Advancing the evaluation of telemedicine

Although there are many telemedically supported care concepts in Germany, most are still model projects. So far, only a minority has become part of nationwide, standard medical care. Methodically solid and thoroughly published evaluations can help to make the effectiveness and cost effectiveness of telemedicine applications more transparent for decision makers. With their recently developed principles for the evaluation of telemedical applications Katrin Arnold and Madlen Scheibe, at the Centre for Evidence Based Healthcare (ZEGV), University Hospital Carl Gustav Carus, Technische Universität Dresden, have created systematic guidelines for this purpose.

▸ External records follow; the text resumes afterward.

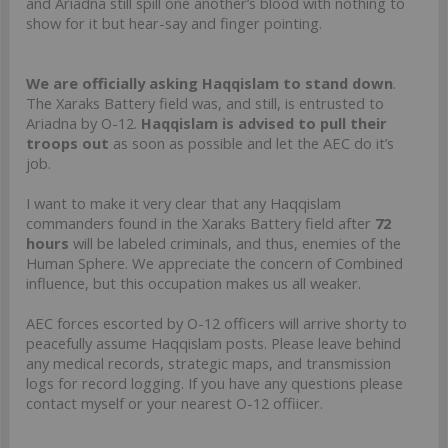
and Ariadna still spill one another’s blood with nothing to
show for it but hear-say and finger pointing.
We are officially asking Haqqislam to stand down
.
The Xaraks Battery field was, and still, is entrusted to
Ariadna by O-12.
Haqqislam is advised to pull their
troops out
as soon as possible and let the AEC do it’s
job.
I want to make it very clear that any Haqqislam
commanders found in the Xaraks Battery field after
72
hours
will be labeled criminals, and thus, enemies of the
Human Sphere. We appreciate the concern of Combined
influence, but this occupation makes us all weaker.
AEC forces escorted by O-12 officers will arrive shorty to
peacefully assume Haqqislam posts. Please leave behind
any medical records, strategic maps, and transmission
logs for record logging. If you have any questions please
contact myself or your nearest O-12 offiicer.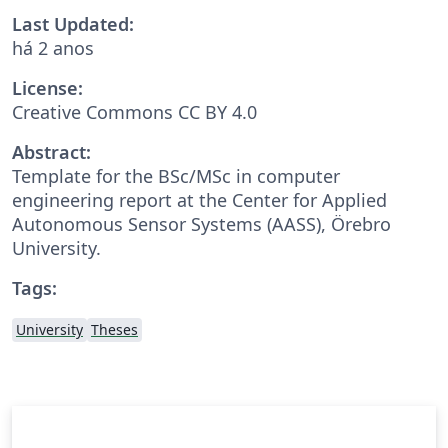
Last Updated:
há 2 anos
License:
Creative Commons CC BY 4.0
Abstract:
Template for the BSc/MSc in computer
engineering report at the Center for Applied
Autonomous Sensor Systems (AASS), Örebro
University.
Tags:
University
Theses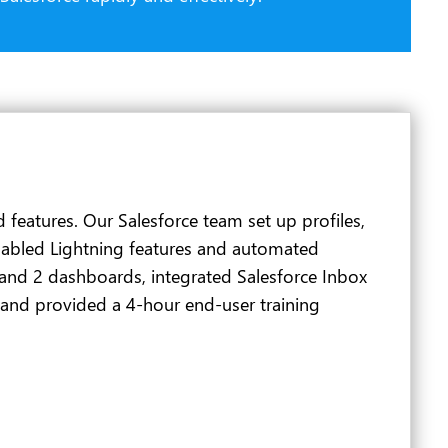
features. Our Salesforce team set up profiles,
nabled Lightning features and automated
 and 2 dashboards, integrated Salesforce Inbox
 and provided a 4-hour end-user training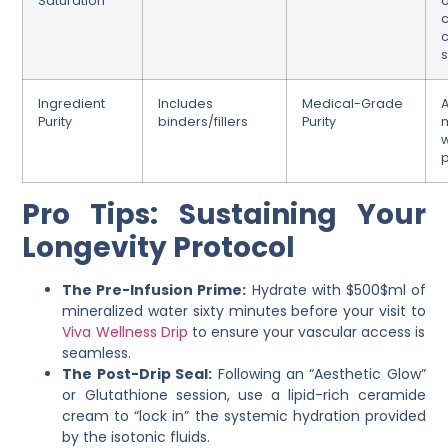
Saturation
a
c
s
Ingredient
Includes
Medical-Grade
Purity
binders/fillers
Purity
m
p
Pro Tips: Sustaining Your
Longevity Protocol
The Pre-Infusion Prime:
Hydrate with $500$ml of
mineralized water sixty minutes before your visit to
Viva Wellness Drip
to ensure your vascular access is
seamless.
The Post-Drip Seal:
Following an “Aesthetic Glow”
or Glutathione session, use a lipid-rich ceramide
cream to “lock in” the systemic hydration provided
by the isotonic fluids.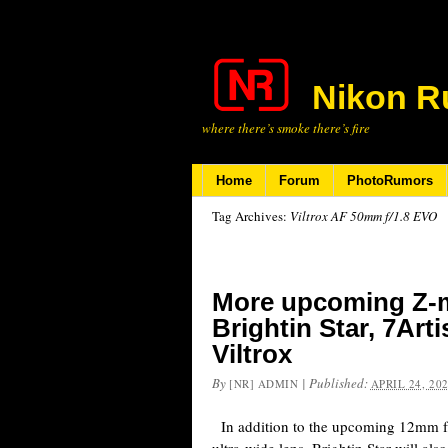
Nikon R
where there’s smoke there’s fire
Home
Forum
PhotoRumors
Tag Archives:
Viltrox AF 50mm f/1.8 EVO
More upcoming Z-m
Brightin Star, 7Art
Viltrox
By
|
Published:
[NR] ADMIN
APRIL 24, 20
In addition to the upcoming 12mm f/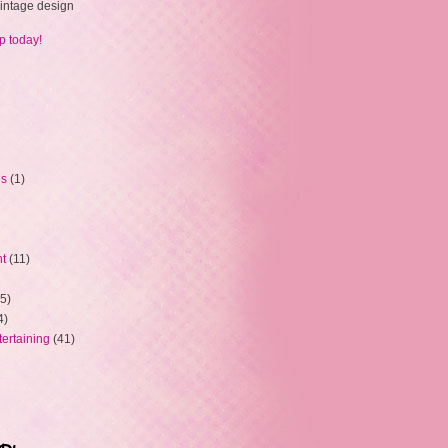
 vintage design
p today!
ns
(1)
ht
(11)
5)
4)
tertaining
(41)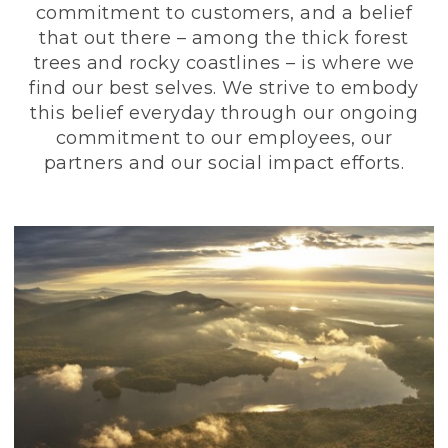
commitment to customers, and a belief
that out there – among the thick forest
trees and rocky coastlines – is where we
find our best selves. We strive to embody
this belief everyday through our ongoing
commitment to our employees, our
partners and our social impact efforts.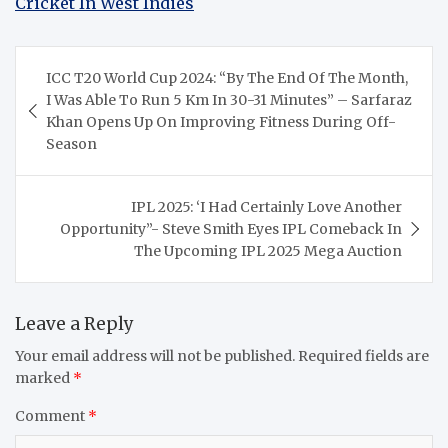
Cricket In West Indies
Post
ICC T20 World Cup 2024: “By The End Of The Month,
navigation
I Was Able To Run 5 Km In 30-31 Minutes” – Sarfaraz
Khan Opens Up On Improving Fitness During Off-
Season
IPL 2025: ‘I Had Certainly Love Another
Opportunity”- Steve Smith Eyes IPL Comeback In
The Upcoming IPL 2025 Mega Auction
Leave a Reply
Your email address will not be published.
Required fields are
marked
*
Comment
*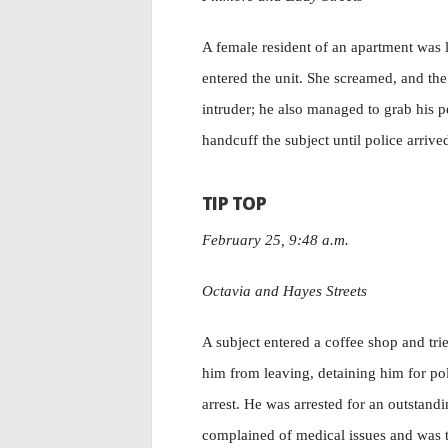
A female resident of an apartment was 
entered the unit. She screamed, and the
intruder; he also managed to grab his p
handcuff the subject until police arrive
TIP TOP
February 25, 9:48 a.m.
Octavia and Hayes Streets
A subject entered a coffee shop and tri
him from leaving, detaining him for poli
arrest. He was arrested for an outstand
complained of medical issues and was tr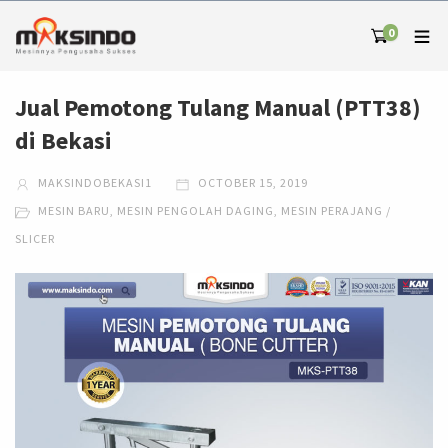
0
Jual Pemotong Tulang Manual (PTT38)
di Bekasi
MAKSINDOBEKASI1
OCTOBER 15, 2019
MESIN BARU
,
MESIN PENGOLAH DAGING
,
MESIN PERAJANG /
SLICER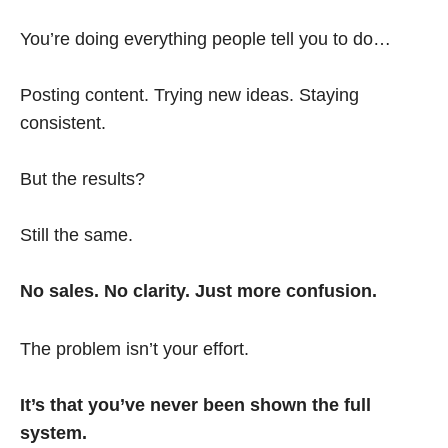
You’re doing everything people tell you to do…
Posting content. Trying new ideas. Staying
consistent.
But the results?
Still the same.
No sales. No clarity. Just more confusion.
The problem isn’t your effort.
It’s that you’ve never been shown the full
system.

Katrin Arnold is currently working as a research associate at the Centre for...
Katrin Arnold is currently working as a research associate at the Centre for Evidence Based Healthcare at the University Hospital Carl Gustav Carus in Dresden.

The Issue - To date, a considerable number of telemedicine projects is either not being evaluated or the results of the evaluations are not, or only partly, published. ‘This obstructs the potential knowledge gain for the healthcare system enormously,’ says Katrin Arnold, and Madlen Scheibe adds: ‘When evaluations of telemedicine applications are carried out these are of very varied methodical quality.’ Therefore, various studies with methodical weaknesses have limitations as to their validity. There is a lack of interdisciplinarily accepted and mandatory standards. ‘On the whole, the aforementioned problems are a hindrance when it comes to compiling resilient evidence on the effectiveness and cost effectiveness of telemedicine,’ Scheibe explains. ‘Against this background we have developed an evidence- and consensus-based set of evaluation principles to accompany the project CCS Telehealth - Eastern Saxony.’

Evaluation principles

Due to the aforementioned problems encountered with evaluation to date, there have now been efforts for some years to draft suitable methodological standards. There are big differences in quality with the ground rules for evaluation published to date – some (groups of) authors formulate their principles on the basis of systematically researched literature, and/or on the basis of a consensus shared by several experts. Others, however, make the process less transparent, which ultimately provides the opportunity to publish subjective, individual opinions. ‘In our research we have systematically researched studies on evaluation principles that are based on systematic reviews, or on consensus procedures,’ Arnold makes clear.

‘From these we have extracted suggestions for evaluation principles which were then subjected to a formal consensus procedure with an interdisciplinary panel of experts. Our multi-stage procedure therefore based itself on the highest developmental level for medical guidelines,’ she explains.

The agreed evaluation principles provide orientation for best practice in the planning, implementation and publication of telemedicine evaluations. They include, for instance, recommendations on study characteristics, outcome parameters and reporting standards (see box). Developed initially for quality assurance in the context of the CCS Telehealth Eastern Saxony Project, the intention was very much for these principles to be seized upon by other projects and initiatives.


‘We hope that the principles, together with other current initiatives in the field of telematically supported care concepts, will pave the way for a more wide-ranging use of telemedicine as part of standard medical care,’ emphasises Katrin Arnold.The methodically solid, regular evaluation of telemedically supported care concepts is an essential prerequisite for their comprehensive implementation. This requires interdisciplinarily accepted evaluation principles that can help achieve effective quality assurance in the sense of a self-learning system. ‘The evidence- and consensus based principles we developed make an important contribution towards this,’ Madlen Scheibe is sure.

A detailed publication on the evaluation principles and their development methodology is currently being prepared.

The project, entitled ‘CSS Telehealth Eastern Saxony’, was implemented jointly by Carus Consilium Sachsen GmbH and T-Systems International GmbH and was made a reality by financial support from the European Regional Development Fund as well as from the Free State of Saxony.

Madlen Scheibe studied sociology and earned her doctorate in Health Sciences at Technische Universität Dresden. She is currently working as a research associate at the Centre for Evidence Based Healthcare at the University Hospital Carl Gustav Carus in Dresden. The focus of her research is on telemedicine and mobile health, particularly on the evaluation and quality assurance of innovative care concepts and the acceptance of telemedicine by older target groups.

Katrin Arnold studied sociology at Technische Universität Dresden. After several years of scientific research work at the Mental Health Services Research Unit at Ulm University she is currently working as a research associate at the Centre for Evidence Based Healthcare at the University Hospital Carl Gustav Carus in Dresden.The core subjects of her research are telemedicine evaluation as well as psychiatric and neonatal care.